◆ Short task A ◆
Please reproduce all of the dataset records that follow the text, line for line and unchanged.

The Politician with a Prime-Time Slot

​ 

   It’s not just Nigel Farage’s TikTok channel that gives him direct access to voters: he still presents GB News four nights a week. Does he sometimes wonder if he’s mixing media and politics too much? “I'm completely unconventional. I don't obey rules that everybody else obeys. I do things my way. That's why what you're witnessing here is a political revolution. I think many in politics - and media - are finding it difficult to understand.”

   But is the principle of impartiality difficult to understand? I'm trying to be impartial in this documentary, for example: viewers will judge the extent to which I’ve succeeded, but that’s my aim. As it is of any journalist worthy of the name. But what would he think if Kemi Badenoch presented BBC2's Politics Live? “Nobody would watch it! What would be the point?”

"What you're witnessing here is a political revolution"

​​   There’s another aspect to his TV stats: financial. His parliamentary register of interests suggests he’s paid £300,000 by GB News, whose losses (some £40 million so far) are largely covered by Sir Paul Marshall and the Dubai-based Legatum Institute. Would it be fair to say this makes them his two biggest personal backers?

   He turns it straight back on me. “Who's funded your career?” Readers, I say: in my career as a political journalist, I’ve never worked for a loss-making publication. “You have an influence over national political debate. You work for publications owned by rich people. Look, that's the way the world is. That’s the way that the world works.”

   Except that it doesn’t. Nowhere in the world - the democratic world, at any rate - does the leader of a political party present his own TV show. The very idea would be precluded by principles of journalistic impartiality: you can have ex-politicians (Brian Walden, Michael Portillo) as pundits, but should serving politicians moonlight as journalists and use their platform to push the party line? At a vast expense to their sponsors? If so, then it should count as a payment-in-kind to a political party, far above the value of any declared salary.

   He disagrees. “I have a platform on GB News. I have many other interests, many other things that I do. I came back into this a year ago: I have a company that employs people, and we do a variety of functions. I can't see what's wrong with that.”

◆ Short task B ◆
Answer these from the article about Nigel Farage above:
(i) How many nights a week does Farage present GB News?
(ii) What sum does his parliamentary register of interests suggest GB News pays him?
(iii) Which two ex-politicians are given as examples of pundits?

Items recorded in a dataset
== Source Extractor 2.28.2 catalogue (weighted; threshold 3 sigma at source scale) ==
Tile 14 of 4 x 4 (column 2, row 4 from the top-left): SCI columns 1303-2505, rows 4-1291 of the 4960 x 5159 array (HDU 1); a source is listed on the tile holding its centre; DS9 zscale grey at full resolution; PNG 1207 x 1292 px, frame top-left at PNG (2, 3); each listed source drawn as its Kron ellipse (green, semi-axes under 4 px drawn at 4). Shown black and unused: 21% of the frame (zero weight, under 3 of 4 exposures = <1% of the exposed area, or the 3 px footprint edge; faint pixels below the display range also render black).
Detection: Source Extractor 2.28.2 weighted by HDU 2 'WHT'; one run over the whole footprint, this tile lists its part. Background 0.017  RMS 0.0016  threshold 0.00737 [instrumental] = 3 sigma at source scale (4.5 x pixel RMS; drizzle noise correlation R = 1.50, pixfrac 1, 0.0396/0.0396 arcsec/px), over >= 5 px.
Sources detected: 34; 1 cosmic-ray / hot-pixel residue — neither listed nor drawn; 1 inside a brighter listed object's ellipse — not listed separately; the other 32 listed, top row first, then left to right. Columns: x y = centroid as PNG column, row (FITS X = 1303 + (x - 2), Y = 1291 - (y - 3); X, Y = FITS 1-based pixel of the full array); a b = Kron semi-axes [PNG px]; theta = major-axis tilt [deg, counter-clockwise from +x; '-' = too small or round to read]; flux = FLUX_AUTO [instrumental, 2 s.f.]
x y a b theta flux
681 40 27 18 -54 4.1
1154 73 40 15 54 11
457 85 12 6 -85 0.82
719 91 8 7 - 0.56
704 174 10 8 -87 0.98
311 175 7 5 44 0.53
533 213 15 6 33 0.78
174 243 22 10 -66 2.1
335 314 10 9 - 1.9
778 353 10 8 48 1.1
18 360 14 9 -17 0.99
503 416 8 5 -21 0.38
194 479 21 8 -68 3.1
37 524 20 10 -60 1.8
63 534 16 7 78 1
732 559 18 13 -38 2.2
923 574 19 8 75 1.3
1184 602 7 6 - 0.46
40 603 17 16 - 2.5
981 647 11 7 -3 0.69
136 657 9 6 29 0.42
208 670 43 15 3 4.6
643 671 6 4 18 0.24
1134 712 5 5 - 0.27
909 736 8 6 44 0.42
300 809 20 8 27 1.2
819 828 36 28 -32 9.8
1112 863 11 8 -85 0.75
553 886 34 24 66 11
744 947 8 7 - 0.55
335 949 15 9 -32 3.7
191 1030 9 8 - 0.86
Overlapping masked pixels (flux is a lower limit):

◆ Worked solution A ◆
== Source Extractor 2.28.2 catalogue (weighted; threshold 3 sigma at source scale) ==
Tile 14 of 4 x 4 (column 2, row 4 from the top-left): SCI columns 1303-2505, rows 4-1291 of the 4960 x 5159 array (HDU 1); a source is listed on the tile holding its centre; DS9 zscale grey at full resolution; PNG 1207 x 1292 px, frame top-left at PNG (2, 3); each listed source drawn as its Kron ellipse (green, semi-axes under 4 px drawn at 4). Shown black and unused: 21% of the frame (zero weight, under 3 of 4 exposures = <1% of the exposed area, or the 3 px footprint edge; faint pixels below the display range also render black).
Detection: Source Extractor 2.28.2 weighted by HDU 2 'WHT'; one run over the whole footprint, this tile lists its part. Background 0.017  RMS 0.0016  threshold 0.00737 [instrumental] = 3 sigma at source scale (4.5 x pixel RMS; drizzle noise correlation R = 1.50, pixfrac 1, 0.0396/0.0396 arcsec/px), over >= 5 px.
Sources detected: 34; 1 cosmic-ray / hot-pixel residue — neither listed nor drawn; 1 inside a brighter listed object's ellipse — not listed separately; the other 32 listed, top row first, then left to right. Columns: x y = centroid as PNG column, row (FITS X = 1303 + (x - 2), Y = 1291 - (y - 3); X, Y = FITS 1-based pixel of the full array); a b = Kron semi-axes [PNG px]; theta = major-axis tilt [deg, counter-clockwise from +x; '-' = too small or round to read]; flux = FLUX_AUTO [instrumental, 2 s.f.]
x y a b theta flux
681 40 27 18 -54 4.1
1154 73 40 15 54 11
457 85 12 6 -85 0.82
719 91 8 7 - 0.56
704 174 10 8 -87 0.98
311 175 7 5 44 0.53
533 213 15 6 33 0.78
174 243 22 10 -66 2.1
335 314 10 9 - 1.9
778 353 10 8 48 1.1
18 360 14 9 -17 0.99
503 416 8 5 -21 0.38
194 479 21 8 -68 3.1
37 524 20 10 -60 1.8
63 534 16 7 78 1
732 559 18 13 -38 2.2
923 574 19 8 75 1.3
1184 602 7 6 - 0.46
40 603 17 16 - 2.5
981 647 11 7 -3 0.69
136 657 9 6 29 0.42
208 670 43 15 3 4.6
643 671 6 4 18 0.24
1134 712 5 5 - 0.27
909 736 8 6 44 0.42
300 809 20 8 27 1.2
819 828 36 28 -32 9.8
1112 863 11 8 -85 0.75
553 886 34 24 66 11
744 947 8 7 - 0.55
335 949 15 9 -32 3.7
191 1030 9 8 - 0.86
Overlapping masked pixels (flux is a lower limit):

◆ Worked solution B ◆
(i) Four nights a week.
(ii) £300,000.
(iii) Brian Walden and Michael Portillo.